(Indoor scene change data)
━━━━
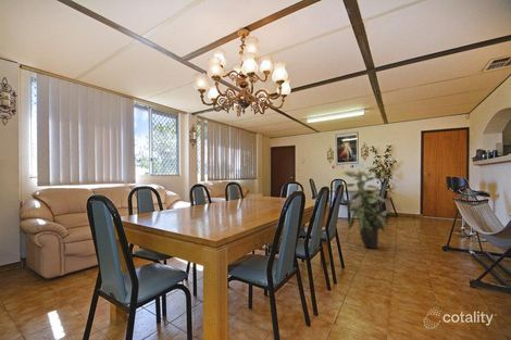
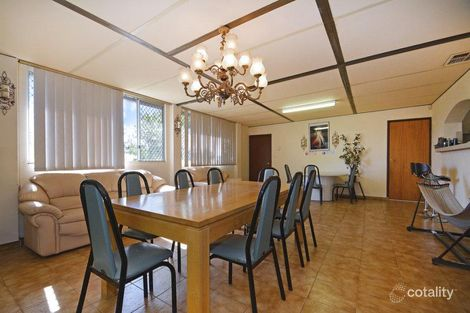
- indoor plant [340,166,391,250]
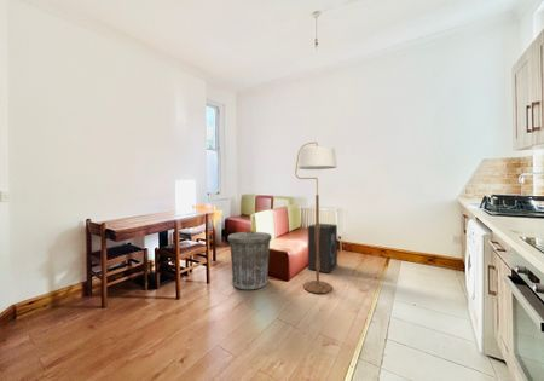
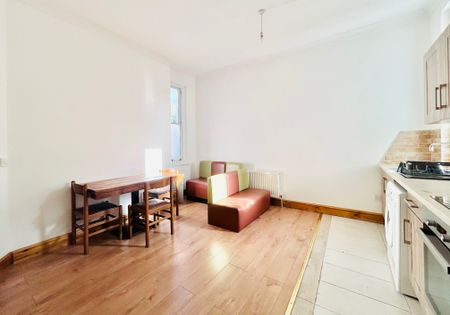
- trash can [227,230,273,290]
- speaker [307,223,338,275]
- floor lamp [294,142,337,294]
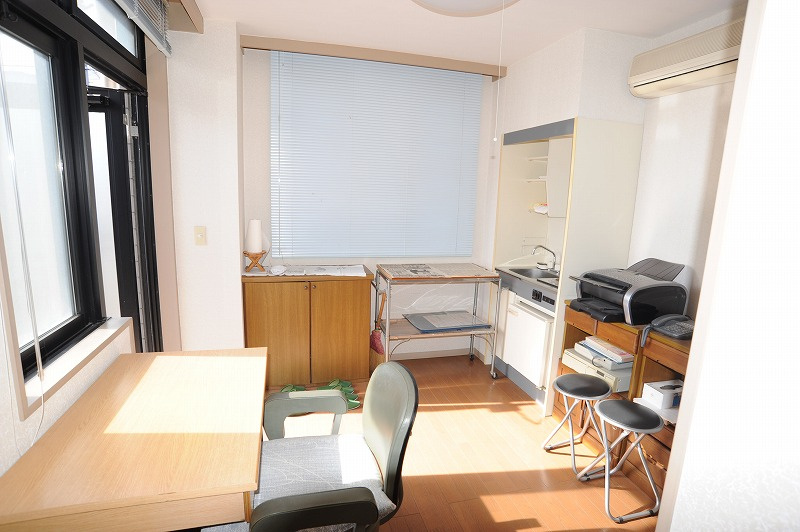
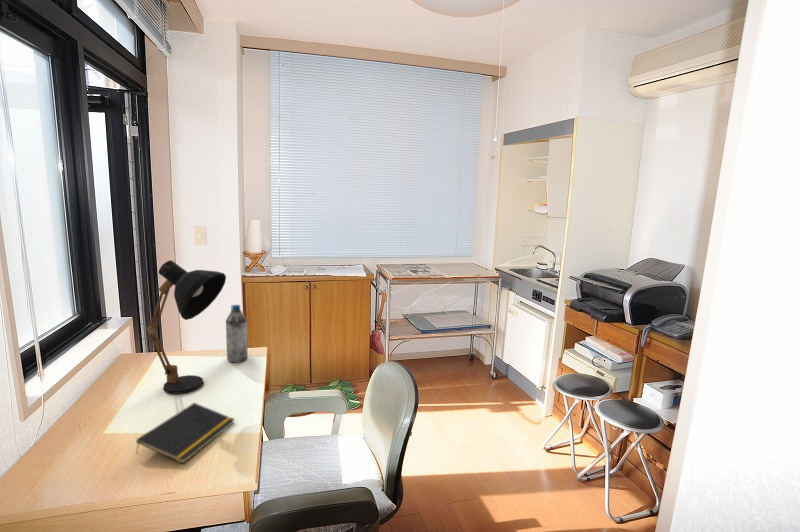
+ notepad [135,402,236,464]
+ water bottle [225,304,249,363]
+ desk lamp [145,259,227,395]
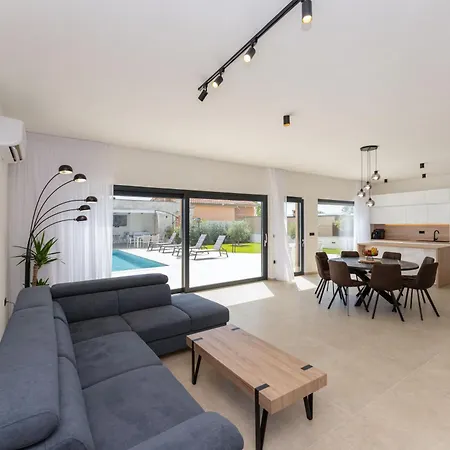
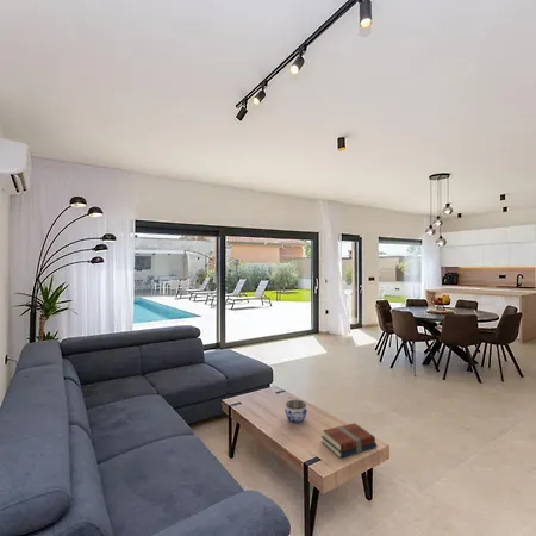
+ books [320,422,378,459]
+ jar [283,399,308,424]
━━━━
◆ Instructions to follow
Output every record above exactly as written, but skip the pictures.

◆ Response to this task
- indoor plant [340,166,391,250]
- trash can [227,230,273,290]
- speaker [307,223,338,275]
- floor lamp [294,142,337,294]
+ notepad [135,402,236,464]
+ water bottle [225,304,249,363]
+ desk lamp [145,259,227,395]
+ books [320,422,378,459]
+ jar [283,399,308,424]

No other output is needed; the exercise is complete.